Have you ever worked a puzzle? I’m talking about a 1,000-piece monster puzzle that gets dumped out onto a table in a zealous, “let’s have fun moment”. First of all, let me just tell you: that’s insane! There is no planning or strategy in that dumping action. It may be fun at that moment, but it doesn’t take long to know you are in trouble. A large puzzle simply cannot be worked in one sitting. Sooner than you think, all the pieces start looking exactly the same. If, for the love, you dump said puzzle out onto the only table you own, I can tell you right from the start you are in jeopardy of failure!
Here’s what I’ve learned about puzzles: first off, pick one that has separate and distinct images. If your 1,000 puzzle image is a herd of zebras drinking water from a lake that mirrors their reflection, then stop right there. Put that puzzle back, or buy another table!

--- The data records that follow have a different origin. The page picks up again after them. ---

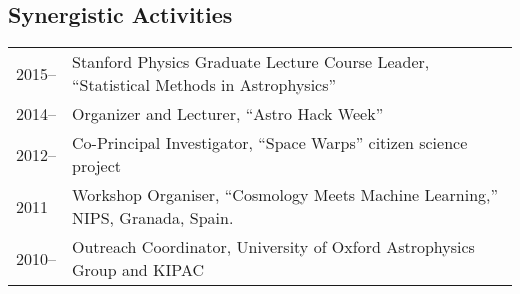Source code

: %


\subsection*{Synergistic Activities}

\noindent
\begin{tabular}{@{}p{2.5cm}p{15.5cm}}
2015--      & Stanford Physics Graduate Lecture Course Leader, ``Statistical Methods in Astrophysics'' \\
2014--      & Organizer and Lecturer, ``Astro Hack Week'' \\
2012--      & Co-Principal Investigator, ``Space Warps'' citizen science project \\
2011        & Workshop Organiser, ``Cosmology Meets Machine Learning,'' NIPS, Granada, Spain. \\
2010--      & Outreach Coordinator, University of Oxford Astrophysics Group and KIPAC
\end{tabular}
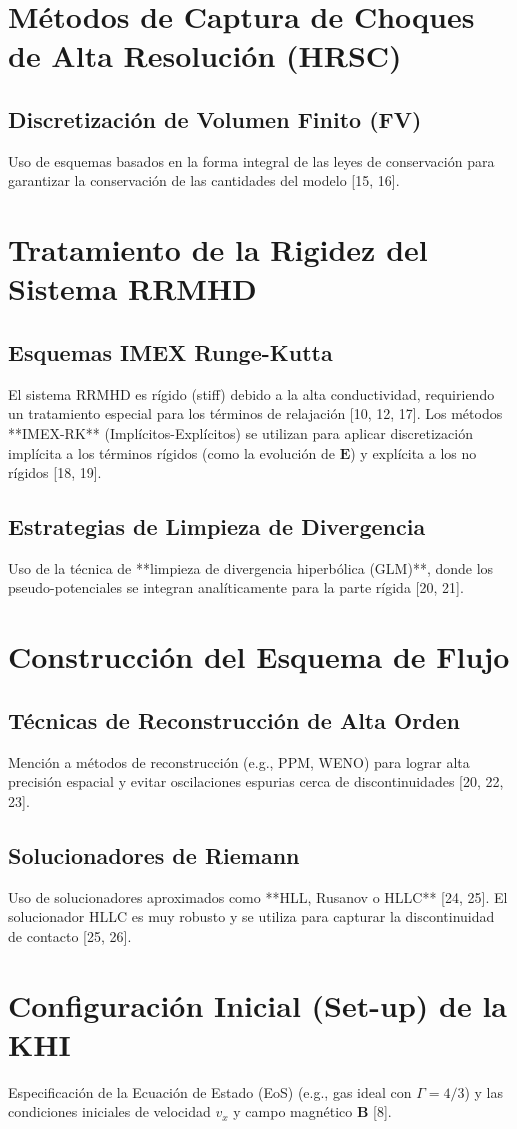 \section{Métodos de Captura de Choques de Alta Resolución (HRSC)}
    \subsection{Discretización de Volumen Finito (FV)}
        Uso de esquemas basados en la forma integral de las leyes de conservación para garantizar la conservación de las cantidades del modelo [15, 16].

\section{Tratamiento de la Rigidez del Sistema RRMHD}
    \subsection{Esquemas IMEX Runge-Kutta}
        El sistema RRMHD es rígido (stiff) debido a la alta conductividad, requiriendo un tratamiento especial para los términos de relajación [10, 12, 17]. Los métodos **IMEX-RK** (Implícitos-Explícitos) se utilizan para aplicar discretización implícita a los términos rígidos (como la evolución de $\mathbf{E}$) y explícita a los no rígidos [18, 19].
    \subsection{Estrategias de Limpieza de Divergencia}
        Uso de la técnica de **limpieza de divergencia hiperbólica (GLM)**, donde los pseudo-potenciales se integran analíticamente para la parte rígida [20, 21].

\section{Construcción del Esquema de Flujo}
    \subsection{Técnicas de Reconstrucción de Alta Orden}
        Mención a métodos de reconstrucción (e.g., PPM, WENO) para lograr alta precisión espacial y evitar oscilaciones espurias cerca de discontinuidades [20, 22, 23].
    \subsection{Solucionadores de Riemann}
        Uso de solucionadores aproximados como **HLL, Rusanov o HLLC** [24, 25]. El solucionador HLLC es muy robusto y se utiliza para capturar la discontinuidad de contacto [25, 26].

\section{Configuración Inicial (Set-up) de la KHI}
    Especificación de la Ecuación de Estado (EoS) (e.g., gas ideal con $\Gamma=4/3$) y las condiciones iniciales de velocidad $v_x$ y campo magnético $\mathbf{B}$ [8].
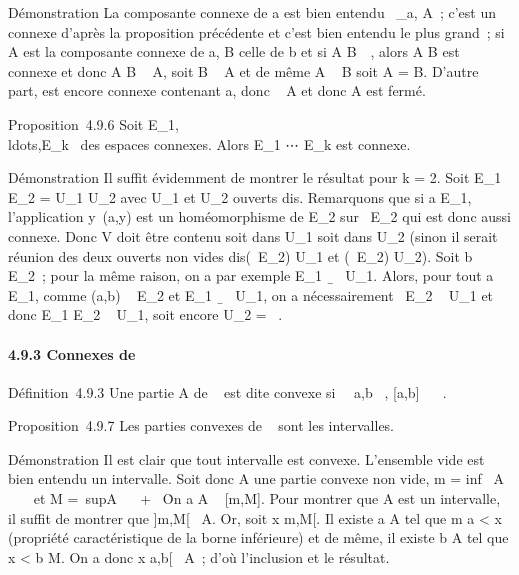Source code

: \documentclass[]{article}
\begin{document}
Démonstration La composante connexe de a est bien entendu
\⋃  ~\_a\inA,
A\textconnexeA~; c'est un connexe d'après la
proposition précédente et c'est bien entendu le plus grand~; si A est la
composante connexe de a, B celle de b et si A \bigcap
B\neq~\varnothing~, alors A \cup B est connexe et donc A \cup B \subset~
A, soit B \subset~ A et de même A \subset~ B soit A = B. D'autre part,
\overlineA est encore connexe contenant a, donc
\overlineA \subset~ A et donc A est fermé.

Proposition~4.9.6 Soit
E\_1,\\ldots,E\_k~
des espaces connexes. Alors E\_1 \times⋯ \times
E\_k est connexe.

Démonstration Il suffit évidemment de montrer le résultat pour k = 2.
Soit E\_1 \times E\_2 = U\_1 \cup U\_2 avec
U\_1 et U\_2 ouverts dis\jmathoints. Remarquons que si a \in
E\_1, l'application y\mapsto~(a,y) est un
homéomorphisme de E\_2 sur \a\
\times E\_2 qui est donc aussi connexe. Donc V doit être contenu soit
dans U\_1 soit dans U\_2 (sinon il serait réunion des
deux ouverts non vides dis\jmathoints (\a\
\times E\_2) \bigcap U\_1 et (\a\
\times E\_2) \bigcap U\_2). Soit b \in E\_2~; pour la même
raison, on a par exemple E\_1
\times\b\ \subset~ U\_1. Alors, pour tout
a \in E\_1, comme (a,b) \in\a\ \times
E\_2 et E\_1 \times\b\ \subset~
U\_1, on a nécessairement \a\
\times E\_2 \subset~ U\_1 et donc E\_1 \times E\_2 \subset~
U\_1, soit encore U\_2 = \varnothing~.

\paragraph{4.9.3 Connexes de ~}

Définition~4.9.3 Une partie A de ~ est dite convexe si
\forall~~a,b \in {}~, {[}a,b{]} \subset~ ~.

Proposition~4.9.7 Les parties convexes de ~ sont les intervalles.

Démonstration Il est clair que tout intervalle est convexe. L'ensemble
vide est bien entendu un intervalle. Soit donc A une partie convexe non
vide, m = inf~ A \in \mathbb{R}~
\cup\-\infty~\ et M =\
supA \in {}~ \cup\ + \infty~\. On a A \subset~
{[}m,M{]}. Pour montrer que A est un intervalle, il suffit de montrer
que {]}m,M{[}\subset~ A. Or, soit x \in{]}m,M{[}. Il existe a \in A tel que m \leq a
\textless{} x (propriété caractéristique de la borne inférieure) et de
même, il existe b \in A tel que x \textless{} b \leq M. On a donc x
\in{]}a,b{[}\subset~ A~; d'où l'inclusion et le résultat.
\end{document}
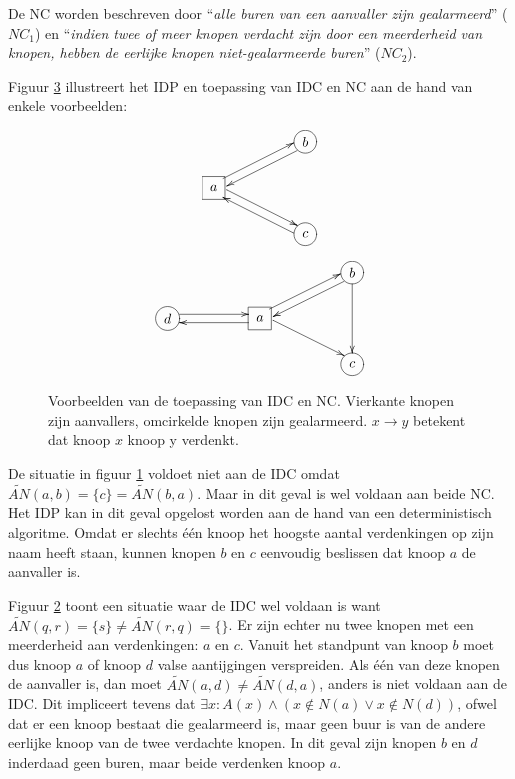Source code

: De NC worden beschreven door ``\emph{alle buren van een aanvaller zijn
gealarmeerd}'' ($NC_1$) en ``\emph{indien twee of meer knopen verdacht zijn door
een meerderheid van knopen, hebben de eerlijke knopen niet-gealarmeerde buren}''
($NC_2$).

Figuur \ref{fig:idp-examples} illustreert het IDP en toepassing van IDC en NC
aan de hand van enkele voorbeelden:

\begin{figure}[ht]
\centering
\begin{subfigure}{.49\textwidth}
  \centering
\[ \entrymodifiers={}
 \xymatrix@!=0.75pc {
 *{}                                      & *{} & *-=++[o][F]{b} \ar@<0.7ex>[dll]\\
 *-=++[F]{a} \ar@<0.7ex>[urr] \ar@<0.7ex>[drr]& *{} & *{}                        \\
 *{}                                      & *{} & *-=++[o][F]{c} \ar@<0.7ex>[ull]\\
 }
\]
  \caption{}
  \label{fig:idp-examples-1}
\end{subfigure}
\begin{subfigure}{.49\textwidth}
  \centering
\[ \entrymodifiers={}
 \xymatrix@!=0.75pc {
 *{} & *{} & *{}                                      & *{} & *-=++[o][F]{b} \ar@<0.7ex>[dll] \ar[dd]\\
 *-=++[o][F]{d} \ar@<0.7ex>[rr] & *{} & *-=++[F]{a} \ar@<0.7ex>[ll] \ar@<0.7ex>[urr] \ar@<0.7ex>[drr]& *{} & *{} \\
 *{} & *{} & *{}                                      & *{} & *-=++[o][F]{c} \\
 }
\]
  \caption{}
  \label{fig:idp-examples-2}
\end{subfigure}
\caption{Voorbeelden van de toepassing van IDC en NC. Vierkante knopen zijn
aanvallers, omcirkelde knopen zijn gealarmeerd. $x \rightarrow y$ betekent dat
knoop $x$ knoop y verdenkt.}
\label{fig:idp-examples}
\end{figure}

De situatie in figuur \ref{fig:idp-examples-1} voldoet niet aan de IDC omdat
$\tilde{AN}(a,b) = \{c\} = \tilde{AN}(b,a)$. Maar in dit geval is wel voldaan
aan beide NC. Het IDP kan in dit geval opgelost worden aan de hand van een
deterministisch algoritme. Omdat er slechts \'e\'en knoop het hoogste aantal
verdenkingen op zijn naam heeft staan, kunnen knopen $b$ en $c$ eenvoudig
beslissen dat knoop $a$ de aanvaller is.

Figuur \ref{fig:idp-examples-2} toont een situatie waar de IDC wel voldaan is
want $\tilde{AN}(q,r) = \{s\} \not= \tilde{AN}(r,q) = \{\}$. Er zijn echter nu
twee knopen met een meerderheid aan verdenkingen: $a$ en $c$. Vanuit het
standpunt van knoop $b$ moet dus knoop $a$ of knoop $d$ valse aantijgingen
verspreiden. Als \'e\'en van deze knopen de aanvaller is, dan moet
$\tilde{AN}(a,d) \not= \tilde{AN}(d,a)$, anders is niet voldaan aan de IDC. Dit
impliceert tevens dat $\exists x : A(x) \wedge ( x \not\in N(a) \vee x \not\in
N(d) )$, ofwel dat er een knoop bestaat die gealarmeerd is, maar geen buur is
van de andere eerlijke knoop van de twee verdachte knopen. In dit geval zijn
knopen $b$ en $d$ inderdaad geen buren, maar beide verdenken knoop $a$.

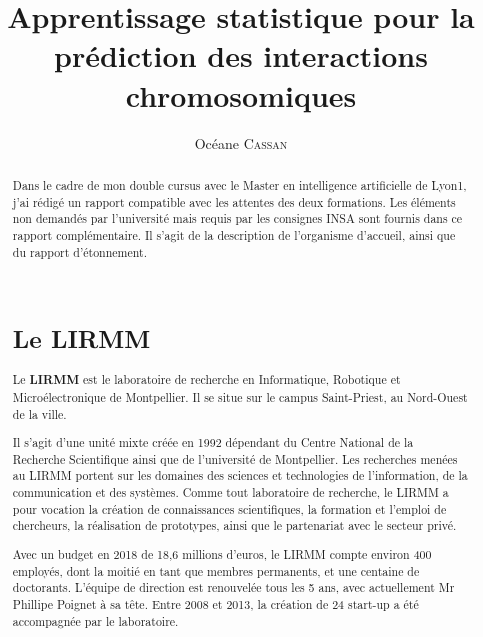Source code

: \documentclass[french]{llncs}
\title{Apprentissage statistique pour la prédiction des interactions chromosomiques}
\author{ Océane \textsc{Cassan} 
\newline{}{Encadrée par Laurent \textsc{Bréhélin}, Charles-Henri \textsc{Lecellier}, Sophie \textsc{Lèbre}}}
\institute{INSA de Lyon}
\begin{document}
\clearpage\thispagestyle{empty}\addtocounter{page}{-1} 

    \renewcommand{\thelstlisting}{\arabic{lstlisting}}

    \maketitle

    \vfill
    \begin{abstract} Dans le cadre de mon double cursus avec le Master en intelligence artificielle de Lyon1, j'ai rédigé un rapport compatible avec les attentes des deux formations. Les éléments non demandés par l'université mais requis par les consignes INSA sont fournis dans ce rapport complémentaire. Il s'agit de la description de l'organisme d'accueil, ainsi que du rapport d'étonnement. 
    
\\
    \vfill

\clearpage
   



\clearpage\thispagestyle{empty}\addtocounter{page}{-1} 

\section{Le LIRMM}

Le \textbf{LIRMM} est le laboratoire de recherche en Informatique, Robotique et Microélectronique de Montpellier. Il se situe sur le campus Saint-Priest, au Nord-Ouest de la ville.

Il s'agit d'une unité mixte créée en 1992 dépendant du Centre National de la Recherche Scientifique ainsi que de l'université de Montpellier. Les recherches menées au LIRMM portent sur les domaines des sciences et technologies de l’information, de la communication et des systèmes.
Comme tout laboratoire de recherche, le LIRMM a pour vocation la création de connaissances scientifiques, la formation et l'emploi de chercheurs, la réalisation de prototypes, ainsi que le partenariat avec le secteur privé.

Avec un budget en 2018 de 18,6 millions d'euros, le LIRMM compte environ 400 employés, dont la moitié en tant que membres permanents, et une centaine de doctorants. L'équipe de direction est renouvelée tous les 5 ans, avec actuellement Mr Phillipe Poignet à sa tête.
Entre 2008 et 2013, la création de 24 start-up a été accompagnée par le laboratoire.


\end{abstract}
\end{document}
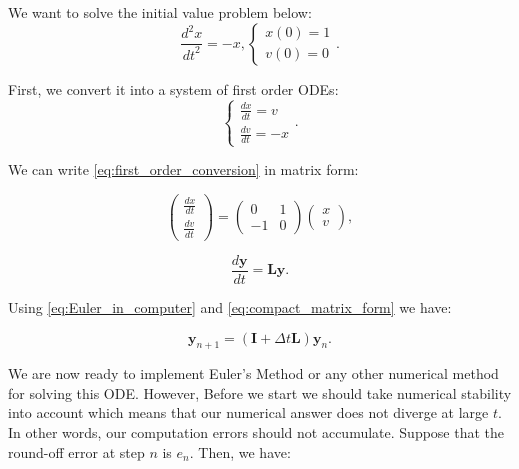 \documentclass[11pt]{article}
\begin{document}
    We want to solve the initial value problem below:
\begin{equation}\label{eq:initial_value_problem}
    \frac{d^2 x}{{dt}^2} = -x,
    \left\{
        \begin{array}{l}
            x(0) = 1 \\
            v(0) = 0
        \end{array}
     \right..
\end{equation}

First, we convert it into a system of first order ODEs:
\begin{equation}\label{eq:first_order_conversion}
    \left\{
        \begin{array}{l}
            \frac{dx}{dt} = v \\
            \frac{dv}{dt} = -x
        \end{array}
    \right..
\end{equation}

We can write \ref{eq:first_order_conversion} in matrix form:

\begin{equation}\label{eq:matrix_form}
    \begin{pmatrix}
        \frac{dx}{dt} \\
        \frac{dv}{dt}
    \end{pmatrix}
    =
    \begin{pmatrix}
        0 & 1 \\
        -1 & 0
    \end{pmatrix}
    \begin{pmatrix}
        x \\
        v
    \end{pmatrix},
\end{equation}

\begin{equation}\label{eq:compact_matrix_form}
    \frac{d\mathbf{y}}{dt} = \mathbf{L}\mathbf{y}.
\end{equation}

Using \ref{eq:Euler_in_computer} and \ref{eq:compact_matrix_form} we
have:

\begin{equation}\label{eq:Euler_matrix_form}
    {\mathbf{y}}_{n + 1} = (\mathbf{I} + \Delta t\mathbf{L}){\mathbf{y}}_n.
\end{equation}

We are now ready to implement Euler's Method or any other numerical
method for solving this ODE. However, Before we start we should take
numerical stability into account which means that our numerical answer
does not diverge at large \(t\). In other words, our computation errors
should not accumulate. Suppose that the round-off error at step \(n\) is
\(e_{n}\). Then, we have:
\end{document}
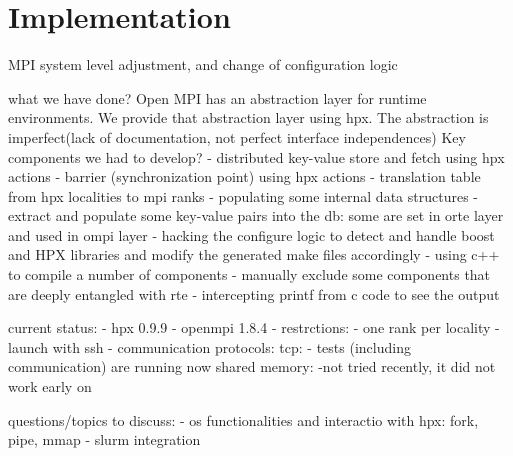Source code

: \section{Implementation}
\label{sec:implementation}
MPI system level adjustment, and change of configuration logic

what we have done?
Open MPI has an abstraction layer for runtime environments.
We provide that abstraction layer using hpx.
The abstraction is imperfect(lack of documentation,
not perfect interface independences)
Key components we had to develop?
- distributed key-value store and fetch using hpx actions
- barrier (synchronization point) using hpx actions
- translation table from hpx localities to mpi ranks
- populating some internal data structures
- extract and populate some key-value pairs into the db:
some are set in orte layer and used in ompi layer
- hacking the configure logic to detect and handle boost and HPX libraries
and modify the generated make files accordingly
- using c++ to compile a number of components
- manually exclude some components that are deeply entangled with rte
- intercepting printf from c code to see the output


current status:
- hpx 0.9.9
- openmpi 1.8.4
- restrctions: - one rank per locality
- launch with ssh
- communication protocols:
tcp: - tests (including communication) are running now
shared memory: -not tried recently, it did not work early on

questions/topics to discuss:
- os functionalities and interactio with hpx: fork, pipe, mmap
- slurm integration

\fi
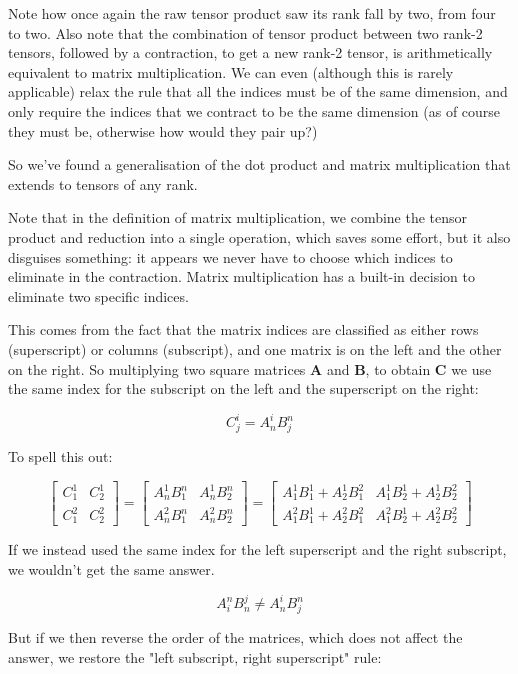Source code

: Note how once again the raw tensor product saw its rank fall by two, from four to two. Also note that the combination of tensor product between two rank-2 tensors, followed by a contraction, to get a new rank-2 tensor, is arithmetically equivalent to matrix multiplication. We can even (although this is rarely applicable) relax the rule that all the indices must be of the same dimension, and only require the indices that we contract to be the same dimension (as of course they must be, otherwise how would they pair up?)

So we've found a generalisation of the dot product and matrix multiplication that extends to tensors of any rank.

Note that in the definition of matrix multiplication, we combine the tensor product and reduction into a single operation, which saves some effort, but it also disguises something: it appears we never have to choose which indices to eliminate in the contraction. Matrix multiplication has a built-in decision to eliminate two specific indices.

This comes from the fact that the matrix indices are classified as either rows (superscript) or columns (subscript), and one matrix is on the left and the other on the right. So multiplying two square matrices $\boldsymbol{A}$ and $\boldsymbol{B}$, to obtain $\boldsymbol{C}$ we use the same index for the subscript on the left and the superscript on the right:

$$C^i_j = A^i_nB^n_j$$

To spell this out:

$$
\begin{bmatrix}C^1_1 & C^1_2 \\ C^2_1 & C^2_2\end{bmatrix}
= \begin{bmatrix}A^1_nB^n_1 & A^1_nB^n_2 \\ A^2_nB^n_1 & A^2_nB^n_2\end{bmatrix}
= \begin{bmatrix}A^1_1B^1_1 + A^1_2B^2_1 & A^1_1B^1_2 + A^1_2B^2_2 \\ A^2_1B^1_1 + A^2_2B^2_1 & A^2_1B^1_2 + A^2_2B^2_2\end{bmatrix}
$$

If we instead used the same index for the left superscript and the right subscript, we wouldn't get the same answer.

$$A^n_iB^j_n \ne A^i_nB^n_j$$

But if we then reverse the order of the matrices, which does not affect the answer, we restore the "left subscript, right superscript" rule:

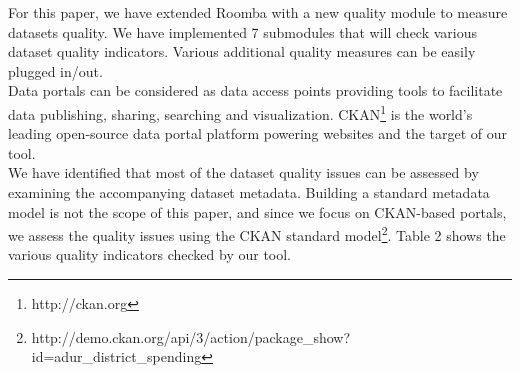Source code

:\documentclass[onecolumn, crcready]{iosart2c}
\begin{document}
For this paper, we have extended Roomba with a new quality module to measure datasets quality. We have implemented 7 submodules that will check various dataset quality indicators. Various additional quality measures can be easily plugged in/out.\\

Data portals can be considered as data access points providing tools to facilitate data publishing, sharing, searching and visualization. CKAN\footnote{http://ckan.org} is the world's leading open-source data portal platform powering websites and the target of our tool.\\
We have identified that most of the dataset quality issues can be assessed by examining the accompanying dataset metadata. Building a standard metadata model is not the scope of this paper, and since we focus on CKAN-based portals, we assess the quality issues using the CKAN standard model\footnote{http://demo.ckan.org/api/3/action/package\_show?id=adur\_district\_spending}. Table 2 shows the various quality indicators checked by our tool.
\end{document}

I’d also recommend skipping the 3-D and the non-interlocking varieties. These bring me to the edge of sanity, which is the polar opposite of the plan to “have fun”. When you’d rather be outside picking weeds from an overgrown garden or cleaning out a refrigerator, you may be in too deep of water with your “toy’.

I’ll also add – and this here is free advice, so you’re welcome – never buy a puzzle from a thrift store or yard sale. Nope, just move on past the temptation of the low prices and walk yourself into a story to purchase a wrapped puzzle from a retail outlet. Trust me, you will thank me in the end when you are actually able to place the final piece instead of coming up short. (Have I mentioned my OCD tendencies yet?)
Keeping in mind these exceptions about picking a puzzle, the next step is preparing to work it. After dumping out the pieces, the first thing I do is display the box top at a central point on the table for quick reference. This gives me my color and graphic pattern to follow. Then, I sort outside pieces from inside pieces. This is a relatively quick step that I am convinced saves hours of frustration. My plan is to build the frame first, then add on from there. After the frame is built, the project hits the tedious phase. Man, it’s hard here. None of it makes any sense. Nothing you try fits together. Everyone who started this puzzle with you has already left the table. However, there you sit shoving random edges together, trying to force the picture to come to life. It shouldn’t be this hard! I just wanted to have fun! It’s at this phase when you want to gather up all the pieces and shove them in the box again.

But, if you push through the frustration and the disconnection parts, if you allow your eyes to focus on each particular part, something begins to change. One piece fits together, then another, then another. It’s not that you still don’t go down frustrating paths that are annoying and difficult, but it’s not as bad as it was in the beginning. You are learning to lean into the tedious process of putting together the puzzle. And to your quiet surprise, find joy with each and every piece that does come together. This is the point where you start to identify patterns and build onto the story, to slowly begin to pull together the restored image from the scattered pieces.
It all gets exciting and oddly fulfilling when you discover how a whole bunch of these odd and random pieces come together in the picture that made no sense to you a little further back in the process. The process moves from piece-by-piece building to chunk-by-chunk building. This is the part of the process where it gets good! You gain confidence, you start feeling happy and accomplished heading into the finish line of this activity. There is such a sense of satisfaction when the picture is nearly complete and there are only a few dozen pieces to place. It’s right in this space that I always have someone who wants to step in and “help” me finish the puzzle (Little Red Hen anyone?) But, it’s okay because I know this is my puzzle. I showed this puzzle who was boss. I’ve moved through this process to the other side. The picture is no longer incomplete scattered all over the table, and possibly the floor, during the painstaking and slow beginning. It’s coming together and is almost done. I can exhale. I can relax. I can start “having fun”. This is a piece-by-piece journey that I made it through. I discovered out of 1,000 small pieces emerged a complete picture.